On the occasion of the “DriftWatch” launch in Canada, Farms.com journalist Amanda Brodhagen talked to Murray Belyk, Manager of Scientific Affairs at Bayer CropScience, about the rationale behind the initiative that brings together provincial beekeepers and local farmers.
“What the beekeepers want to know is when farmers are going to spray insecticide,” Murray said, pointing out that prior to “DriftWatch” it was virtually impossible to know when farmers were going to spray their fields, or where beekeepers had their hives. The online tool now helps the “applicator and the beekeeper know how they can contact each other.”
Beekeepers can then for example move their hives, or arrange to have a field application done in the morning when bees are not out, or the crop farmer can ask the beekeepers to shut the doors of their hives for a short period of time, while the field is being sprayed.
At present, “DriftWatch” functions like Google Maps where users can input their GPS coordinates. All of these registered participants are granted a high level of privacy, reassures Belyk.

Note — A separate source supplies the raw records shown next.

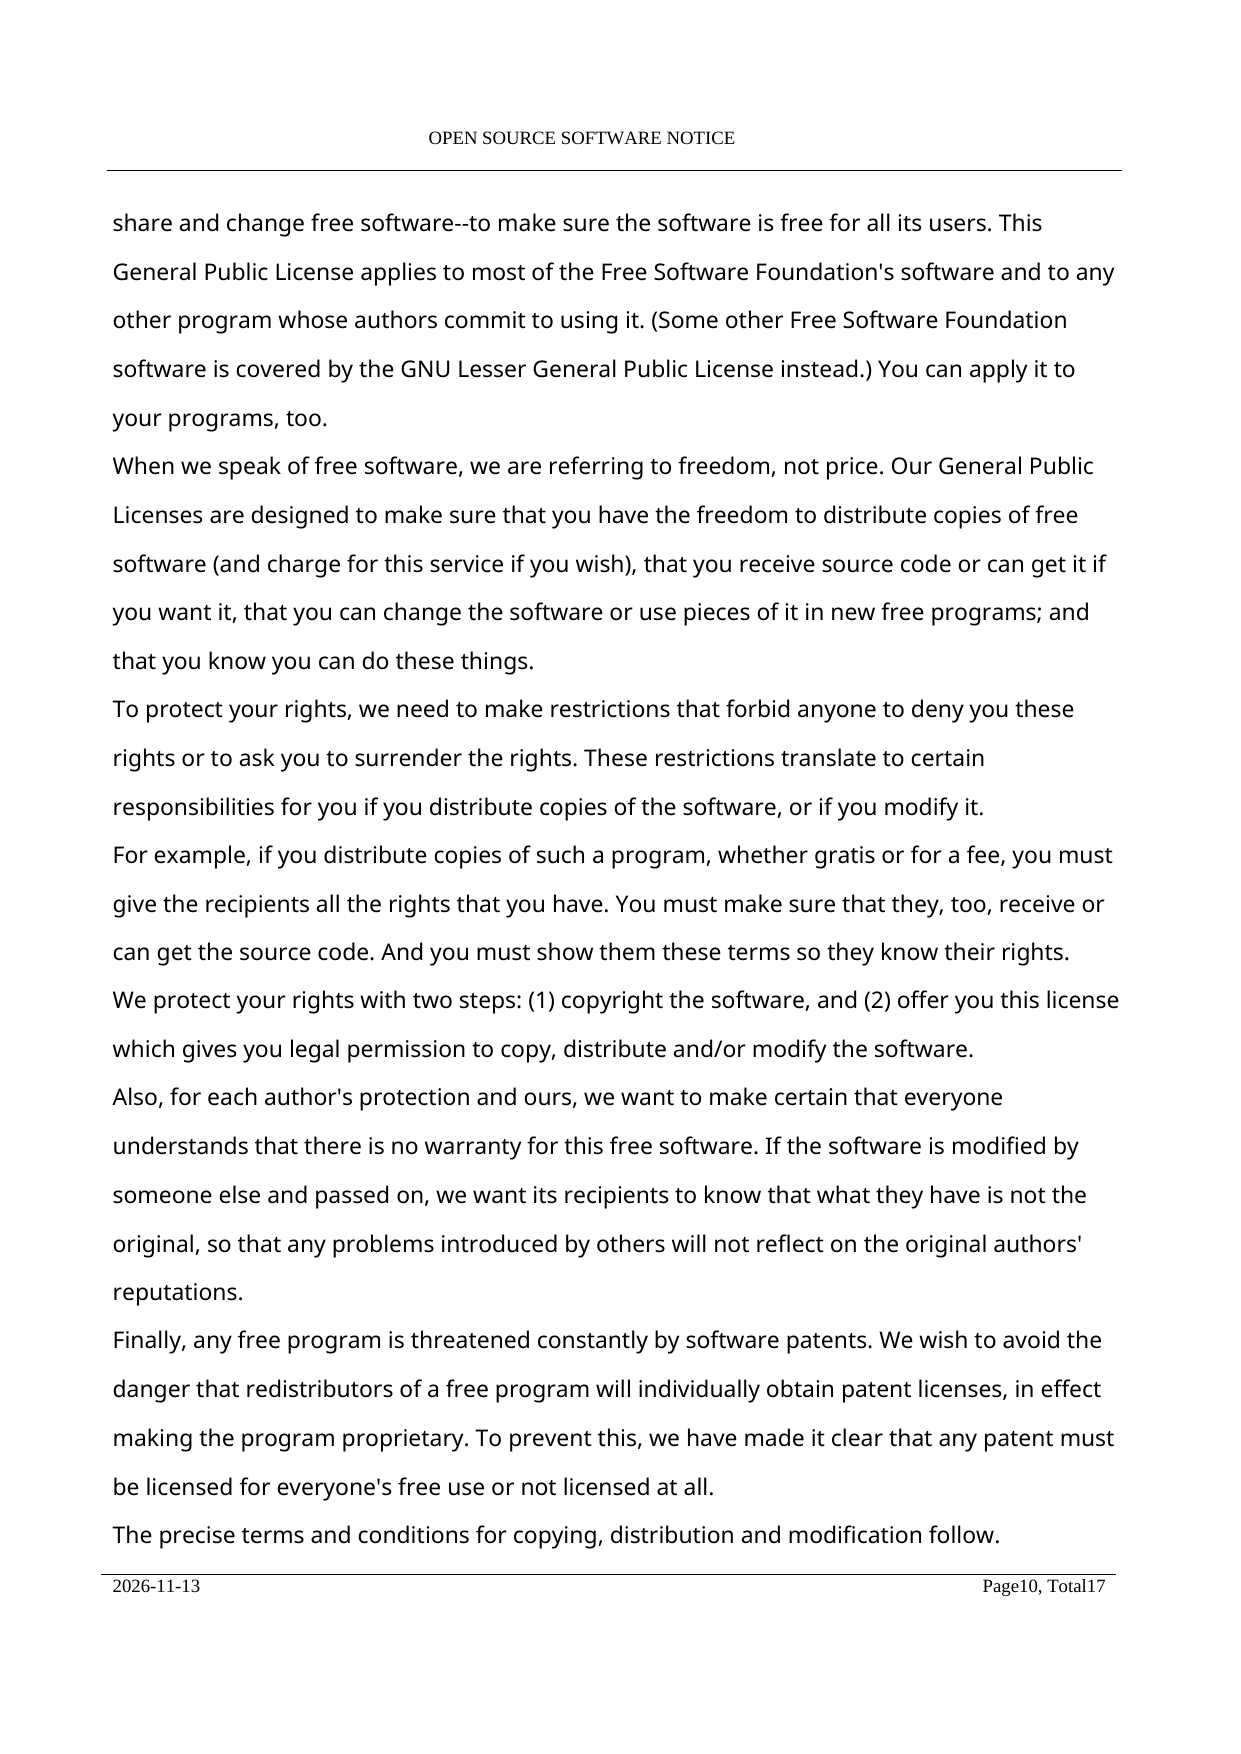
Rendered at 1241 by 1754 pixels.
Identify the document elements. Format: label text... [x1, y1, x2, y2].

text We protect your rights with two steps: (1) copyright the software, and (2) offer you this license which gives you legal permission to copy, distribute and/or modify the software. [112, 984, 1128, 1065]
text The precise terms and conditions for copying, distribution and modification follow. [112, 1518, 1128, 1551]
text Finally, any free program is threatened constantly by software patents. We wish to avoid the danger that redistributors of a free program will individually obtain patent licenses, in effect making the program proprietary. To prevent this, we have made it clear that any patent must be licensed for everyone's free use or not licensed at all. [112, 1324, 1128, 1503]
text When we speak of free software, we are referring to freedom, not price. Our General Public Licenses are designed to make sure that you have the freedom to distribute copies of free software (and charge for this service if you wish), that you receive source code or can get it if you want it, that you can change the software or use pieces of it in new free programs; and that you know you can do these things. [112, 449, 1128, 677]
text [112, 206, 1128, 434]
text To protect your rights, we need to make restrictions that forbid anyone to deny you these rights or to ask you to surrender the rights. These restrictions translate to certain responsibilities for you if you distribute copies of the software, or if you modify it. [112, 693, 1128, 823]
text For example, if you distribute copies of such a program, whether gratis or for a fee, you must give the recipients all the rights that you have. You must make sure that they, too, receive or can get the source code. And you must show them these terms so they know their rights. [112, 838, 1128, 968]
text Also, for each author's protection and ours, we want to make certain that everyone understands that there is no warranty for this free software. If the software is modified by someone else and passed on, we want its recipients to know that what they have is not the original, so that any problems introduced by others will not reflect on the original authors' reputations. [112, 1081, 1128, 1308]
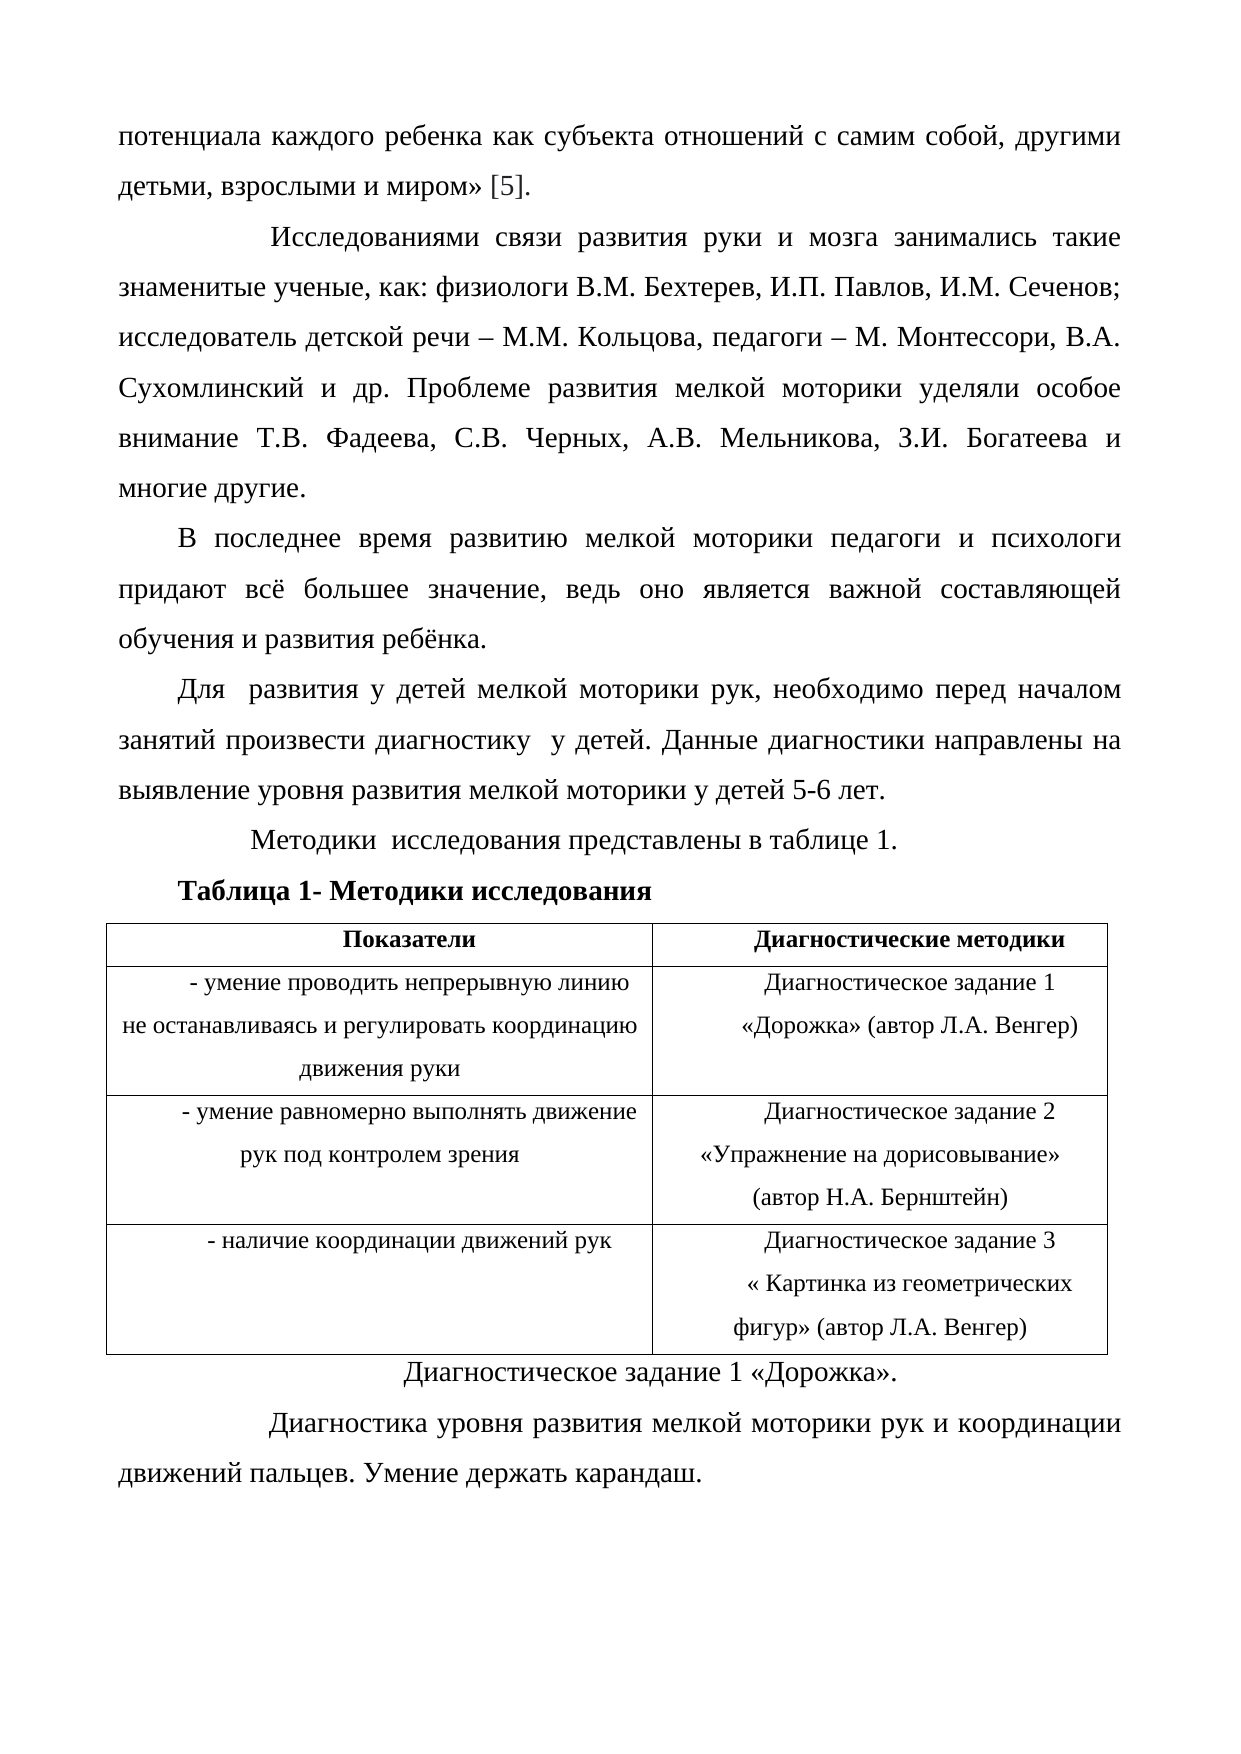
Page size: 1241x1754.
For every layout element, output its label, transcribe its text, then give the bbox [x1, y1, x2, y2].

table_cell - умение проводить непрерывную линию не останавливаясь и регулировать координацию движения руки [107, 967, 652, 1095]
table_cell Диагностическое задание 2 «Упражнение на дорисовывание» (автор Н.А. Бернштейн) [653, 1096, 1107, 1224]
text Диагностика уровня развития мелкой моторики рук и координации движений пальцев. Умение держать карандаш. [118, 1405, 1122, 1489]
text Методики исследования представлены в таблице 1. [118, 822, 1122, 856]
table_cell Диагностическое задание 3 « Картинка из геометрических фигур» (автор Л.А. Венгер) [653, 1225, 1107, 1353]
table_cell Диагностическое задание 1 «Дорожка» (автор Л.А. Венгер) [653, 967, 1107, 1095]
table_header Показатели [107, 924, 652, 966]
text В последнее время развитию мелкой моторики педагоги и психологи придают всё большее значение, ведь оно является важной составляющей обучения и развития ребёнка. [118, 604, 1122, 655]
table_header Диагностические методики [653, 924, 1107, 966]
table_cell - умение равномерно выполнять движение рук под контролем зрения [107, 1096, 652, 1224]
text Диагностическое задание 1 «Дорожка». [118, 1354, 1122, 1388]
table_cell - наличие координации движений рук [107, 1225, 652, 1353]
text Для развития у детей мелкой моторики рук, необходимо перед началом занятий произвести диагностику у детей. Данные диагностики направлены на выявление уровня развития мелкой моторики у детей 5-6 лет. [118, 672, 1122, 806]
text Исследованиями связи развития руки и мозга занимались такие знаменитые ученые, как: физиологи В.М. Бехтерев, И.П. Павлов, И.М. Сеченов; исследователь детской речи – М.М. Кольцова, педагоги – М. Монтессори, В.А. Сухомлинский и др. Проблеме развития мелкой моторики уделяли особое внимание Т.В. Фадеева, С.В. Черных, А.В. Мельникова, З.И. Богатеева и многие другие. [118, 219, 1122, 504]
text Таблица 1- Методики исследования [118, 873, 1122, 906]
text В последнее время развитию мелкой моторики педагоги и психологи придают всё большее значение, ведь оно является важной составляющей обучения и развития ребёнка. [118, 521, 1122, 571]
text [118, 118, 1122, 202]
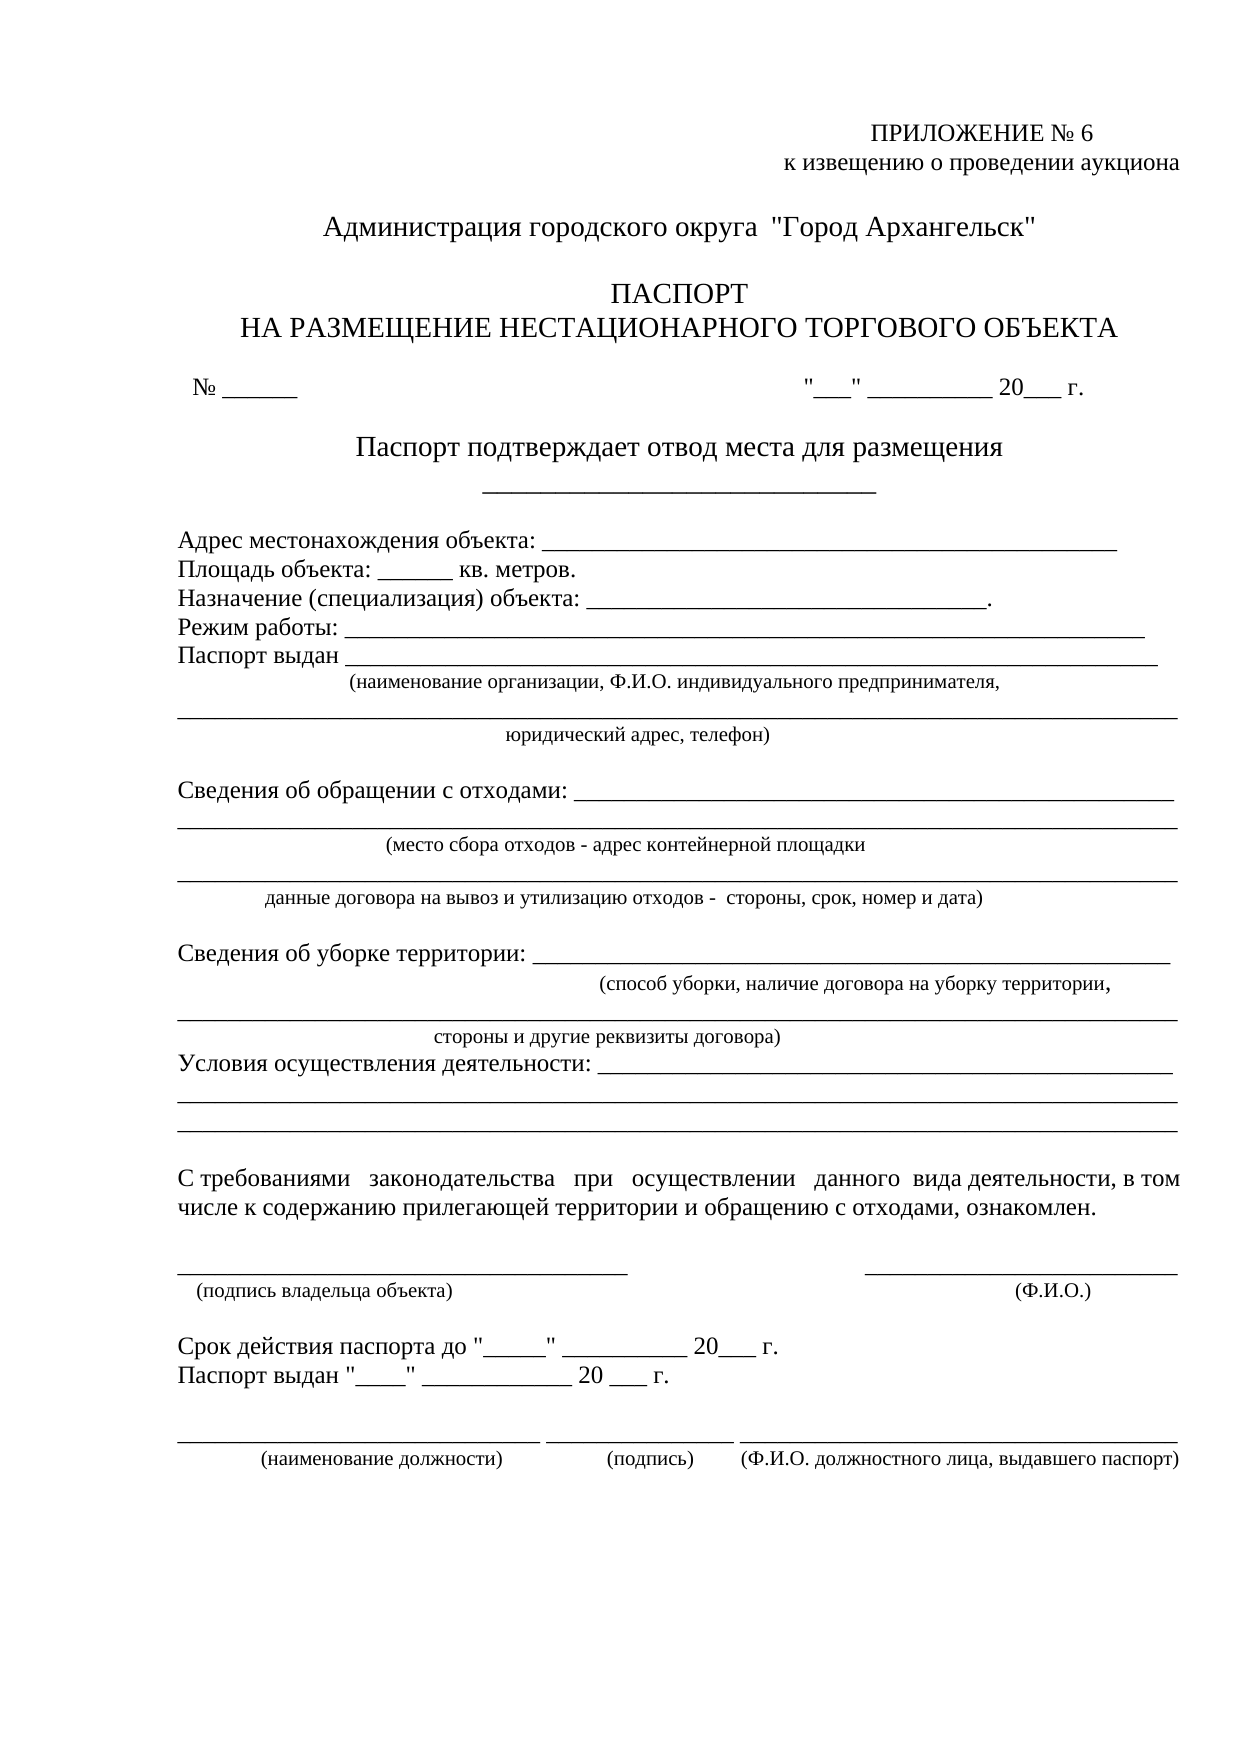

In the future, the creators of the app hope to have hives equipped with a barcode so that beekeepers can take a photo with their SmartPhone and check hives “in and out” to let the crop farmer know when it is safe to spray the fields. This advancement is currently in its testing phase.
The “DriftWatch” initiative was originally launched in the USA where 12 states are currently participating in the program with several others expressing interest. The Canadian program was developed in partnership with the Saskatchewan Aerial Applicators Association (pesticide users), Saskatchewan Beekeepers’ Association, Dow Agro, Bayer Crop Science, and the provincial government.